Have you ever had the perfect candy? One that is both the perfect texture and the perfect taste that melts in your mouth just too soon — so you better unwrap another, and then another, and another so you can really enjoy the taste? (That’s a good excuse for eating so many, right?)
My Apple Cider Caramels are that candy.
After finding myself with an abundance of my Homemade Apple Cider, I wanted to put it to good use. These caramels, which I adapted from The Smitten Kitchen’s recipe, turned out to be the perfect use. I can’t describe to you how insanely good this caramel recipe is! I put the salt and cinnamon in the caramel early, so it is there throughout cooking, and the result is out of this world!
Just a note, these are soft caramels; if you like them chewier, cook them for longer. Also, in case I didn’t make it clear before: THEY ARE HIGHLY ADDICTIVE!!
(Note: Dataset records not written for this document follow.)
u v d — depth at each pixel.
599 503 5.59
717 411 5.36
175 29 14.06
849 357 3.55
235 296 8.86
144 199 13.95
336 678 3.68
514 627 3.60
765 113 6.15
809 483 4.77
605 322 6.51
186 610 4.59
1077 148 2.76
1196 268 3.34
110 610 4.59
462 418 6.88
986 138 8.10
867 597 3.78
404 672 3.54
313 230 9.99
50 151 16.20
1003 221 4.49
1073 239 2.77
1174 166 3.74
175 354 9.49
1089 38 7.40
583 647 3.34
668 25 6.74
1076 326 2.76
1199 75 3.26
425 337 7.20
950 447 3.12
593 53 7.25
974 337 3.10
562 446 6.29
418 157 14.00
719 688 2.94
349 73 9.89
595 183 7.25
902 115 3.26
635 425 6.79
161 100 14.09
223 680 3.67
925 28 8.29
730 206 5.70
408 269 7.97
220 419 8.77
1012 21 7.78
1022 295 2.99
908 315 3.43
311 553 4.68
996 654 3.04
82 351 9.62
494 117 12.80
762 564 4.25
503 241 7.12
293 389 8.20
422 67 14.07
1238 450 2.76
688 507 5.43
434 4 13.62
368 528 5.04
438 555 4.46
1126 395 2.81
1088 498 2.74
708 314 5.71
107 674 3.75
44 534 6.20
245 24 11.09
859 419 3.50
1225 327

What Are Apple Cider Caramels?
Apple cider caramels are caramel candies that you make by simmering down fresh apple cider, adding butter, brown and granulated sugar, heavy cream, cinnamon, salt, and letting that simmer until it becomes caramel! It’s a beautiful process, really.
What You Need To Make Apple Cider Caramels
- Measuring Cups and Spoons
- 8-inch baking pan
- Parchment paper
- 2 Saucepans
- Candy or deep-fry thermometer. (If you don’t have one, use a bowl of cold water, be sure to read my tips below.)
How To Make Apple Cider Caramels
I love this appley, cinnamony caramel so much, I can’t wait for you to try them. Here is how I make apple cider caramels (and don’t forget to get the full recipe with measurements, on the page down below):
- First, butter and line an 8-inch baking pan with parchment paper and set aside. This is what your caramel will be poured into so it can set.
- In a medium saucepan, over medium heat, simmer the apple cider until it reduces to a dark, thick syrup. This will take around 35 to 40 minutes. You should have about 2/3 cup in volume. While reducing, skim any foam and impurities that float to the top.
- Once the apple cider has reduced, remove it from the heat and pour it into a clean medium saucepan. Add in the butter, sugars, heavy cream, cinnamon, and salt. Place the saucepan on medium-low heat and attach the candy thermometer.
- Let the caramel simmer until the thermometer reaches 250°F (125°C) and no longer. If it goes over this temperature, your caramels will be hard.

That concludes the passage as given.